The site was serving JPEG everywhere. Switching to WebP with a JPEG fallback for older browsers cut average image size by another 30%. AVIF where browser support allows cuts it further still, and browser support is now broad enough that it is worth using.

Below-the-fold images were loading on page load. Adding native lazy loading to any image that starts below the fold cut initial page weight by a further 40% without any impact on perceived performance for users.

Together these three changes saved 2.1MB per page load with about two days of engineering work.

JavaScript was the second problem

Their JS bundle was 1.2MB uncompressed.
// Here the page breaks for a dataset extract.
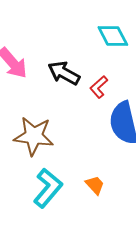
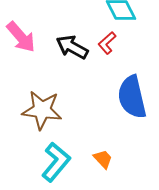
red L-shape: (99, 87) -> (107, 43), moved

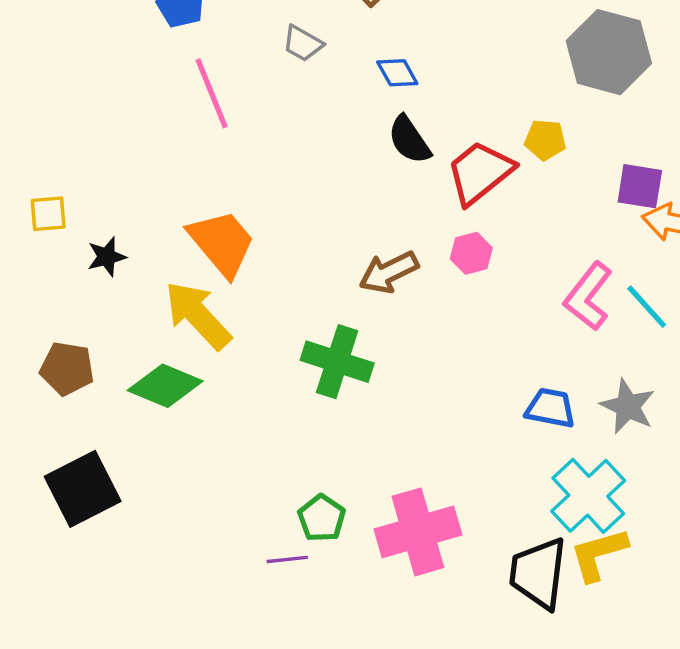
An afternoon with source-map-explorer showed why: a date formatting library adding 67KB for features used in exactly two components, a full icon library imported globally at 340KB rather than as tree-shaken individual imports, and three overlapping analytics scripts two of which were serving identical purposes.

Replacing the date library with native Intl formatting, fixing the icon imports, and removing the redundant analytics scripts took the better part of a day and removed 420KB from the main bundle.

Third-party scripts: the dark matter

Third-party scripts load asynchronously so they do not block the initial render, but they still compete for CPU and network bandwidth on the client. SimpleTire had 11 third-party script tags. After a proper audit: four were duplicates or features nobody was using, three could reasonably be deferred until after user interaction, and two could be replaced with lighter alternatives that served the same business purpose.

Deferring the live chat widget and moving analytics to a first-party edge function removed 310KB of third-party script weight and improved time-to-interactive on mobile by 2.3 seconds.

The results after eight weeks

Page weight went from 4.8MB to 2.6MB, a 46% reduction. Lighthouse mobile score went from 34 to 71. The p75 load time on a 4G connection went from 8.2 seconds to 3.1 seconds. Bounce rate dropped 14% in the same period.

The estimated conversion impact, measured through a holdback test, was a 4.1% lift on mobile. At SimpleTire's traffic volumes, that number pays for several engineers for a year.

Performance work pays for itself quickly on sites where load time correlates with conversion. If you can instrument the measurement, it almost always turns out to be worth doing.